Alors que les marchés financiers semblent toujours plus ou moins empreints d’optimisme, les déclarations de Jerome Powell, lors de ses deux jours d’auditions devant le Congrès, le sont beaucoup moins. Le président de la FED s’est en effet, une nouvelle fois, montré très prudent sur le scénario d’une reprise rapide de l’économie américaine précisant que le pire était sûrement à venir en termes de faillites et de licenciements, notamment dans les secteurs les plus affectés par la crise et malgré le lancement du programme de prêts aux PME baptisé « Main Street Loan Facilities », tout un symbole qui nous rappelle l’adage que nous répétons depuis le début de cette crise : « Wall Street n’est pas Main Street ».
Jerome Powell a par ailleurs rappelé que la prévision de croissance américaine pour cette année (attendue à -6.5% par la FED) s’entendait sans seconde vague. Sur ce point, la situation sanitaire américaine est à suivre avec prudence. En effet, contrairement à l’Europe, la « phase 1 » n’est même pas encore terminée et plusieurs Etats, qui ont commencé leur déconfinement beaucoup trop tôt, continuent de voir une augmentation du nombre de cas, obligeant par exemple Apple à fermer ses magasins en Floride, en Arizona, en Caroline du Nord et en Caroline du Sud. Le risque d’un reconfinement n’est donc pas à exclure et retarderait d’autant la reprise de l’économie, sans parler de l’impact sur les marchés financiers.

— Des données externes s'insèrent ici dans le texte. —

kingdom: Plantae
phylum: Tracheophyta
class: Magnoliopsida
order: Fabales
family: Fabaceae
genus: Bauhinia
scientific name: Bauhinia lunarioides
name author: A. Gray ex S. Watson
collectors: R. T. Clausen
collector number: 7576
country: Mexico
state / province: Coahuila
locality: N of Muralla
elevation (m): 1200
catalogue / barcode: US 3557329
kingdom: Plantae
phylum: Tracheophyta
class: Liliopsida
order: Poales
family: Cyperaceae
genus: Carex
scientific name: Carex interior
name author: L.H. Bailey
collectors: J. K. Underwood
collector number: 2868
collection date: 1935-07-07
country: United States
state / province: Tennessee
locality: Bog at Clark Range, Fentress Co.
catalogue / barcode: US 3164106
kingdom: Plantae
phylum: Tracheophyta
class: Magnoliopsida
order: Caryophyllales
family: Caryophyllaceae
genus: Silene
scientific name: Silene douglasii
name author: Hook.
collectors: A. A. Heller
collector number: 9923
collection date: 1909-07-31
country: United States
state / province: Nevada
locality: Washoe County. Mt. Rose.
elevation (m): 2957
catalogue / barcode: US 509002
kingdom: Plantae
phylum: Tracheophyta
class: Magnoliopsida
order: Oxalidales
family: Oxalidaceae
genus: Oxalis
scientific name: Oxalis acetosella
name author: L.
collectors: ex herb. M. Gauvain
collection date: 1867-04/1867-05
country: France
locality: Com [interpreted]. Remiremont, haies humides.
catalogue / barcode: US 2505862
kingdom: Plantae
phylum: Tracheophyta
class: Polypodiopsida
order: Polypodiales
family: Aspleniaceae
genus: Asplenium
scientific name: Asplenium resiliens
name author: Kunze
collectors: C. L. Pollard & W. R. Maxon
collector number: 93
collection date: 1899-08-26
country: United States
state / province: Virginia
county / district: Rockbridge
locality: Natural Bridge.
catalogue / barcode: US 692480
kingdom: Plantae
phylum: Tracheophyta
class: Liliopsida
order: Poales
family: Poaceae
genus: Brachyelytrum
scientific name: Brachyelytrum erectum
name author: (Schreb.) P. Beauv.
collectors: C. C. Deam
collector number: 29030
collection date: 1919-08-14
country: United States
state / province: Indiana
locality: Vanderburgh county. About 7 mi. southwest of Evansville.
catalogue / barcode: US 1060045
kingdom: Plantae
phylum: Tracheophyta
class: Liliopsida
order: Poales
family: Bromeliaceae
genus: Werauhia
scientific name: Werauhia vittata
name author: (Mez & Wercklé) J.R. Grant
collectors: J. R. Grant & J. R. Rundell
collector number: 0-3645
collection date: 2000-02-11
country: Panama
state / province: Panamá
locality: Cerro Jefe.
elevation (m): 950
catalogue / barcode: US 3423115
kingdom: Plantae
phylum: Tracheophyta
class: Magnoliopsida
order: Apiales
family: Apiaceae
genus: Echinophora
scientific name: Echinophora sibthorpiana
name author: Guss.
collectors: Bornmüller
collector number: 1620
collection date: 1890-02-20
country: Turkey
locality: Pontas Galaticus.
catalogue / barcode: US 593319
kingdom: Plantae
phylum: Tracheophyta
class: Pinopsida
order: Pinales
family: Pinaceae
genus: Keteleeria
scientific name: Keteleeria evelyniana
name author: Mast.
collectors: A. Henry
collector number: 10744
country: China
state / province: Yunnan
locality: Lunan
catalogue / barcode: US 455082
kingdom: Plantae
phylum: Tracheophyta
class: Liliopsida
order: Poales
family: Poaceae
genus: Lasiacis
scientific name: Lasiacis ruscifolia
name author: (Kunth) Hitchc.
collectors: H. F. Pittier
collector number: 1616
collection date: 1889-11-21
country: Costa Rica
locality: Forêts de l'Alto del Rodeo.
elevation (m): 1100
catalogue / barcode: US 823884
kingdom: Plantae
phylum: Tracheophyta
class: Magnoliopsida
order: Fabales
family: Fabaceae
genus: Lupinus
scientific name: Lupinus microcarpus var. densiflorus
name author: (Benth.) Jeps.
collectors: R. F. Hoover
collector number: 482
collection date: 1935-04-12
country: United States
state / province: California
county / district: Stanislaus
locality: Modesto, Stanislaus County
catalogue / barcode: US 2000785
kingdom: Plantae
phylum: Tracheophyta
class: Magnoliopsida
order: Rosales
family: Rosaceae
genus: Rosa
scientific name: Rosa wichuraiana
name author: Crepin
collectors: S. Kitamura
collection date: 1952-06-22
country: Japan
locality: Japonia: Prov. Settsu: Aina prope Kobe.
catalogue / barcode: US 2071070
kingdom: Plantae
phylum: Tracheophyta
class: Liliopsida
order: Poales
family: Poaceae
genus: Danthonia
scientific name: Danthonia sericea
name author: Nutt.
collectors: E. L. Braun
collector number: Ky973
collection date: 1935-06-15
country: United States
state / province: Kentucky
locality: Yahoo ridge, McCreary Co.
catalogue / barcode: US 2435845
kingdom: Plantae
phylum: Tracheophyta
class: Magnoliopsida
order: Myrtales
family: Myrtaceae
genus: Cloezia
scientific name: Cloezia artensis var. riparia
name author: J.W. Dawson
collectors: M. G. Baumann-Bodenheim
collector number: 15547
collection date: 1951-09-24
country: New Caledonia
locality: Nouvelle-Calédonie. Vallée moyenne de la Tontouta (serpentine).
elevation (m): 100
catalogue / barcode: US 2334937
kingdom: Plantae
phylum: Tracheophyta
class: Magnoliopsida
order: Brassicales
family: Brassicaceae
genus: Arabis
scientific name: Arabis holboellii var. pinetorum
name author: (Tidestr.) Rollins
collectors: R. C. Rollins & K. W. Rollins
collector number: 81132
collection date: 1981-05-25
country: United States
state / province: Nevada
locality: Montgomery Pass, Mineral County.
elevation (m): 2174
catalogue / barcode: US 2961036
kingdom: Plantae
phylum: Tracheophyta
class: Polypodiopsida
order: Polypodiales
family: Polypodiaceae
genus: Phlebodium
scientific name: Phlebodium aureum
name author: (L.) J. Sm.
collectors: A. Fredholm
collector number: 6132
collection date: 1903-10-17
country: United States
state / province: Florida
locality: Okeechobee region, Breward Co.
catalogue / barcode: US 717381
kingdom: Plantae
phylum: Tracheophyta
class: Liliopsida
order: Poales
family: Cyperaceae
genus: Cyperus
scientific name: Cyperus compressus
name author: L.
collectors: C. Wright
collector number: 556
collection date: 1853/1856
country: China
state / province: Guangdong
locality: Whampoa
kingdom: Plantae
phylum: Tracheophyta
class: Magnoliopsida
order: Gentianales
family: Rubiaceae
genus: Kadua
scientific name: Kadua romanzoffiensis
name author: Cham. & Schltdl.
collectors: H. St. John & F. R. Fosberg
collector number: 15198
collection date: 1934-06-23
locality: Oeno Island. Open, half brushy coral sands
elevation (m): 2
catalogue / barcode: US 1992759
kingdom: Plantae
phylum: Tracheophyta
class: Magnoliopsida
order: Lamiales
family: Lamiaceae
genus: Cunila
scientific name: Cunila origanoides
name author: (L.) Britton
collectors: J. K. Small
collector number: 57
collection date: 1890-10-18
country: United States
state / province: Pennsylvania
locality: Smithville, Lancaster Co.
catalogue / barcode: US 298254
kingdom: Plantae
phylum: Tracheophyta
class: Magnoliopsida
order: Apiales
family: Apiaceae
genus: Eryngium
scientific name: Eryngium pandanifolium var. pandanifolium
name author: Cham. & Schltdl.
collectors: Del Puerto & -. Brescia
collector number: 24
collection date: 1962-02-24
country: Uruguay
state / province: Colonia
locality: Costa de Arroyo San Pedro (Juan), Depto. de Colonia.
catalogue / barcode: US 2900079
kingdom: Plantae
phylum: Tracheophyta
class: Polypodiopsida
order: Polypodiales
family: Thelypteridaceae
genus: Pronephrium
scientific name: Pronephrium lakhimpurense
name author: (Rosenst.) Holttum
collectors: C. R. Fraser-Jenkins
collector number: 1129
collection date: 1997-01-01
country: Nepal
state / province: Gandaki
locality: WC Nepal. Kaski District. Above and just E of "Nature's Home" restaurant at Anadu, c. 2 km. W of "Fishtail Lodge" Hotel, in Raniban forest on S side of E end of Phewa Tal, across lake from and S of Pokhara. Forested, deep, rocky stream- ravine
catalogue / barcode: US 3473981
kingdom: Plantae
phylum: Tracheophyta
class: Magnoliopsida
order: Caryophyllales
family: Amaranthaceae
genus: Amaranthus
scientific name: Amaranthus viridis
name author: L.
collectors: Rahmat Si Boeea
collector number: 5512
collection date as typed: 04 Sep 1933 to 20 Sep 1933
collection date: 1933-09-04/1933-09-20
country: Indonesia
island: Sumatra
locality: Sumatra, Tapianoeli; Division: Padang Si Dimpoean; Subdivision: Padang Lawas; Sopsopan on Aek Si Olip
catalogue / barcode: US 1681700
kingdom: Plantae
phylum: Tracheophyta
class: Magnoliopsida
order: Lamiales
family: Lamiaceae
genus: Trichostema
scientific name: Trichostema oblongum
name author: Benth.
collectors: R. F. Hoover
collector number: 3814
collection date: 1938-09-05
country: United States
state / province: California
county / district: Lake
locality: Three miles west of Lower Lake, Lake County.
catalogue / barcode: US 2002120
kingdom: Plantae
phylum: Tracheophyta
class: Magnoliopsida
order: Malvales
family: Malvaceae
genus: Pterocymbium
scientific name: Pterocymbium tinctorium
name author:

Enfin, lors de son allocution, le président de la FED a également rappelé la nécessité de maintenir la relance budgétaire en complément d’une politique monétaire accommodante. Comme c’est le cas en Europe, la banque centrale est essentiellement là pour faciliter l’endettement par le maintien de taux durablement bas mais le transfert direct à l’économie réelle passe par de la dépense budgétaire. De ce côté-là, le plan de relance massif voté par le Congrès en début de crise pour soutenir les ménages américains (chèque direct du Trésor, hausse de l’indemnisation chômage, …) a permis de relancer la consommation. Les ventes au détail pour le mois de mai ont d’ailleurs fortement rebondi (+17.7% contre -16.4% le mois précédent soit -6.1% en glissement annuel). Mais ces mesures sont transitoires (les mesures sur le chômage doivent par exemple prendre fin en juillet et le Trésor ne signera pas des chèques tous les mois) et un nouveau plan devra sûrement être validé sous peine de voir la consommation repartir à la baisse. Par ailleurs, et preuve que la situation n’est pas encore totalement revenue à la normale, la production industrielle marque toujours le pas avec un rebond de seulement 1.4% sur le mois de mai (après -11.2% le mois précédent). En glissement annuel, la production industrielle est toujours en baisse de -15.3%. Le robinet de liquidités devra donc continuer de rester ouvert encore quelques temps sous peine de voir l’économie retomber aussitôt.